It’s been a quiet month in terms of note-worthy updates, which has been a much needed respite from the chaos the past few months have been! It’s been a nice change of pace, but the start of February will kick off another busy month of follow-ups with a handful of her specialists who all wanted to see her 3 months post-op. 

The biggest thing that happened in the past month was that Joy needed her feeding tube again for a week. She had gone 3.5 weeks without her tube, (4.5 weeks eating great!) when suddenly Christmas Day afternoon she stopped eating. It wasn’t immediately apparent what was wrong. We thought she might have been teething or was getting sick. It wasn’t until I was cleaning her mouth a few days later that I noticed one of her stitches had come out. That’s when I remembered the timing was right for that and realized her mouth must be sore/tender from it which is why she stopped eating. I was worried she might become tube dependent after we put her tube back in but it was only in for 7 days until she was back to normal! 

The experience taught us a lot: mainly that she’s otherwise done with the feeding tube for good! Her feeding therapist is now working with her to get her used to different feelings/sensations in her mouth so as to set her up for success in preparation for her palate surgery in May. Joy will need to be able to eat despite tenderness/soreness after surgery and placing her feeding tube back in will not be an option, so it’s critical that Joy gets to a point where she’s able to bounce back quickly. But I’m really hopeful that Joy will get to that point because she already crushed the goals her feeding therapist set for her last month! 

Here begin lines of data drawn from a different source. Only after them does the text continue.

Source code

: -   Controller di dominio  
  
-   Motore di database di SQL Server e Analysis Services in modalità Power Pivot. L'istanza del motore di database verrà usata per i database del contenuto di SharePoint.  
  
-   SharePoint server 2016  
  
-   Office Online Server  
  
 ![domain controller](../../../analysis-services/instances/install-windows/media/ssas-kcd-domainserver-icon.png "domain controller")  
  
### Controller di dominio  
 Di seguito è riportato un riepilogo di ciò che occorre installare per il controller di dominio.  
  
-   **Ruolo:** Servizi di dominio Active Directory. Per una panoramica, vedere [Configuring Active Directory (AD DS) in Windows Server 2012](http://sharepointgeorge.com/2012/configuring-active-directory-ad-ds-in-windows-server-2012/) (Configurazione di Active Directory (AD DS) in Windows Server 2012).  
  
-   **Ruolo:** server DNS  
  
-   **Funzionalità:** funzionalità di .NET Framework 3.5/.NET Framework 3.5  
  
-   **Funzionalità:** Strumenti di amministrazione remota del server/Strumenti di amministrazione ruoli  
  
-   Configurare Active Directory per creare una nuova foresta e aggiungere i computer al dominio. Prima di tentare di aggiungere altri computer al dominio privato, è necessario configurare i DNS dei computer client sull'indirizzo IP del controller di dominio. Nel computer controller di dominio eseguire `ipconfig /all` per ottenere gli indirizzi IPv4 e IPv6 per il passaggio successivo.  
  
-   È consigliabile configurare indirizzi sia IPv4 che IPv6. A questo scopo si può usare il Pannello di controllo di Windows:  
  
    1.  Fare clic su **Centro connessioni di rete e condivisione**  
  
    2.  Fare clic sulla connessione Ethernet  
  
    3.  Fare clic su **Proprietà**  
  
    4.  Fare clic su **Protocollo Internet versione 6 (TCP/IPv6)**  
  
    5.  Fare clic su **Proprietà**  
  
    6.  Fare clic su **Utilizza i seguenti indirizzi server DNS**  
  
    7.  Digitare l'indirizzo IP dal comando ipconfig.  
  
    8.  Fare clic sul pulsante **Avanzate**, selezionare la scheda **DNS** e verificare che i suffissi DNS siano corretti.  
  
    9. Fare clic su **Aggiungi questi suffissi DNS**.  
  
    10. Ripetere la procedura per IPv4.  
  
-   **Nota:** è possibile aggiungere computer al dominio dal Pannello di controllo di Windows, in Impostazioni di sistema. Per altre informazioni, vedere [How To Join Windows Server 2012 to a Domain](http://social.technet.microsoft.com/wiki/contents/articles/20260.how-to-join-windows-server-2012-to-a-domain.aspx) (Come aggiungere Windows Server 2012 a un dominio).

After some paperwork delays, Joy finally started physical therapy too today. Her PT originally suspected she was developing torticollis which is why she favored one side over the other (she won’t roll or turn one direction), but after her session today the PT discovered extreme tightness in one shoulder area from a possible swollen lymph node or ball of muscle. We’ll be doing daily massages of the area to see if that helps loosen it up. She also noted that it appears Joy’s left brain is talking to the right just fine, but the right is not talking to left as much. We’ll be doing exercises to make progress in that area too. 

Tomorrow Joy has an appointment to take measurements for a new helmet because she has already outgrown her current one! Her orthotics doctor was shocked to see how little room was left in the helmet at her last appointment and started somewhat panicking trying to get an order for a new helmet from Joy’s cranio surgeon a month earlier than anticipated. Joy will get her new helmet on the 27th! She should have this one for longer- several months but I don’t remember how many- before needing her 3rd and final helmet. 

Thank you all for the continued prayers for our sweet Joy!